→ Exercise directions
Copy out, word for word, everything in the records from the line containing "Rendered at 1275 by 1650 pixels." down to the line containing "text 1422 [118, 118, 1157, 152]", including both of those lines.

→ Data listing
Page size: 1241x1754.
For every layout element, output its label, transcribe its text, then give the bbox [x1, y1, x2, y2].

==

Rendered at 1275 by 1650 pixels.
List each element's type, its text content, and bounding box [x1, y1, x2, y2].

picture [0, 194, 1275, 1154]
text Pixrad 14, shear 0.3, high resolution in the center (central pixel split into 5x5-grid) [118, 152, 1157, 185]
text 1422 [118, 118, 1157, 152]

---

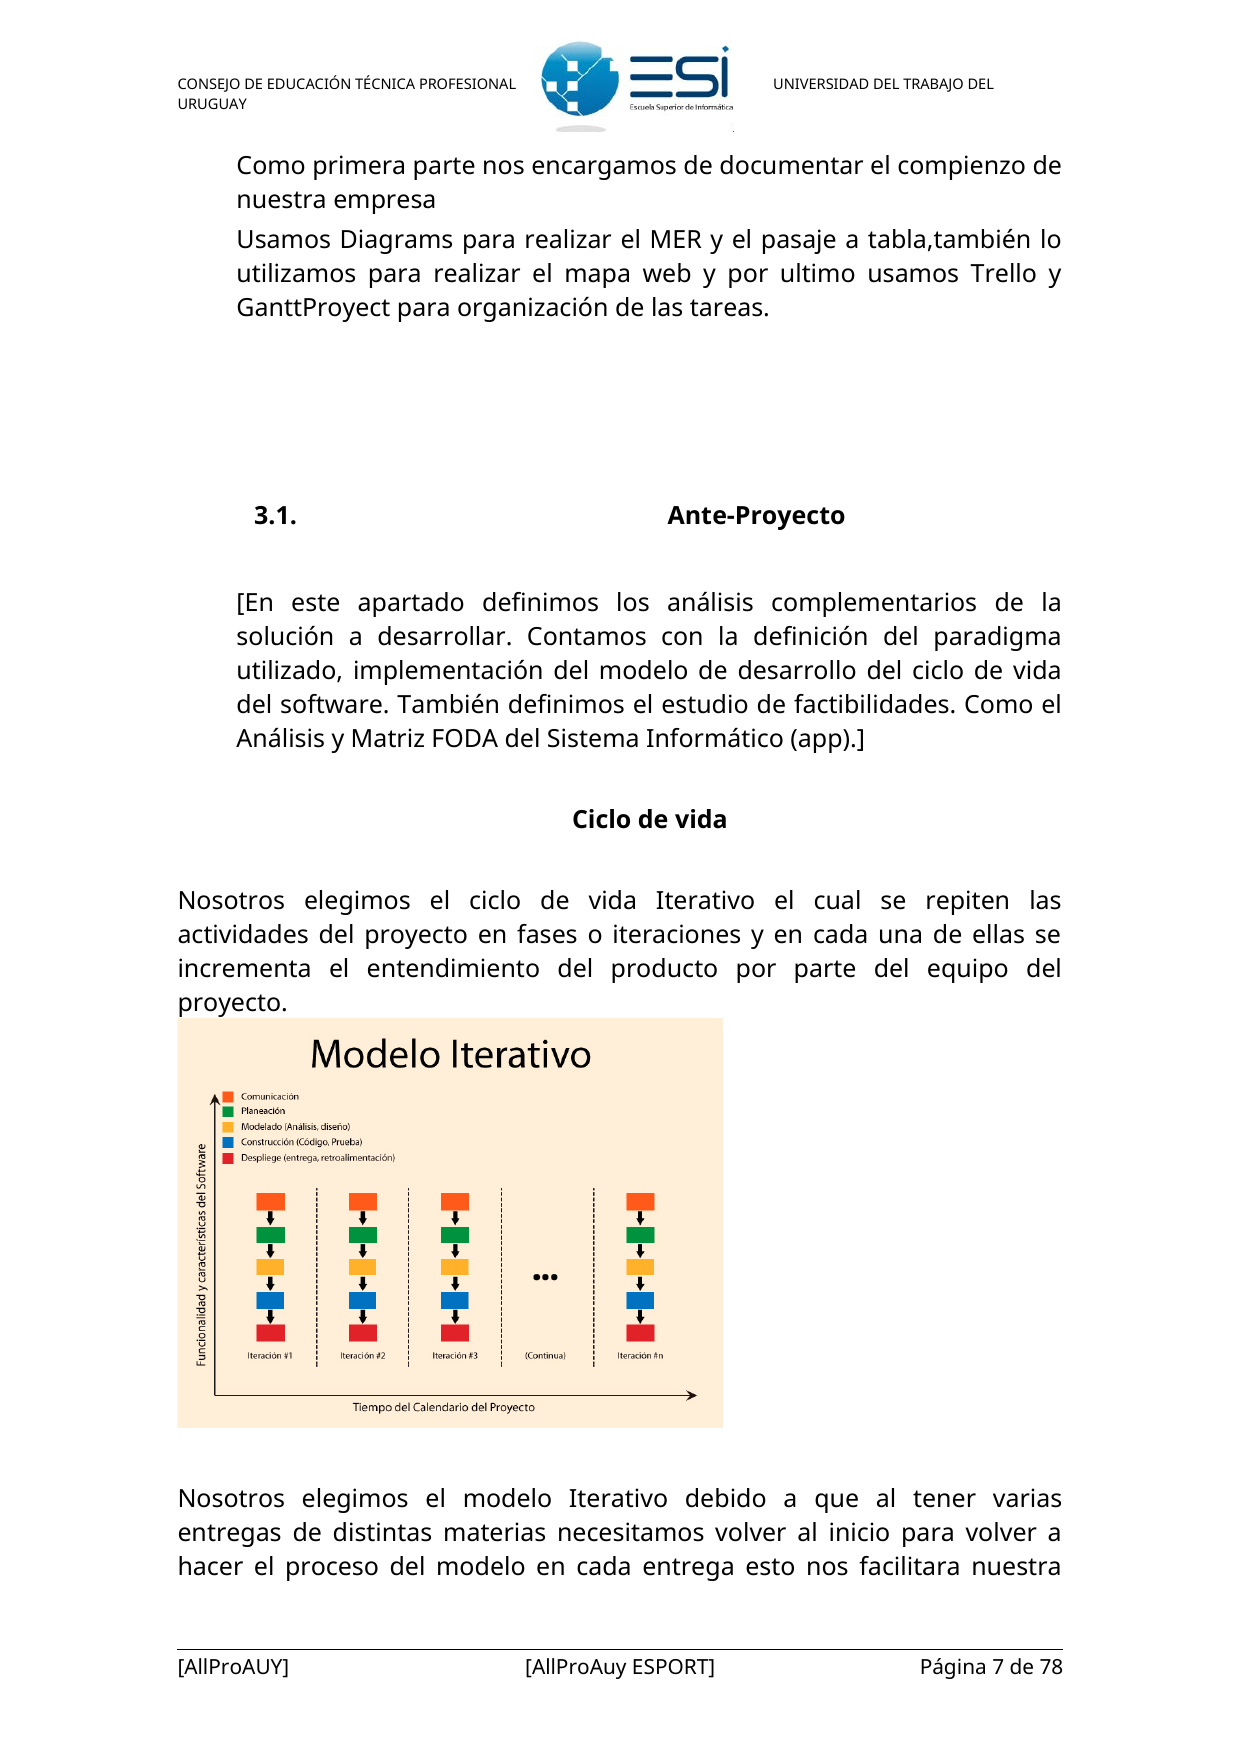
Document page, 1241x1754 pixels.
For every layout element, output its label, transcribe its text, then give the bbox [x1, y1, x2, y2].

→ Expected output
Rendered at 1275 by 1650 pixels.
List each element's type, its text content, and bounding box [x1, y1, x2, y2].

picture [0, 194, 1275, 1154]
text Pixrad 14, shear 0.3, high resolution in the center (central pixel split into 5x5-grid) [118, 152, 1157, 185]
text 1422 [118, 118, 1157, 152]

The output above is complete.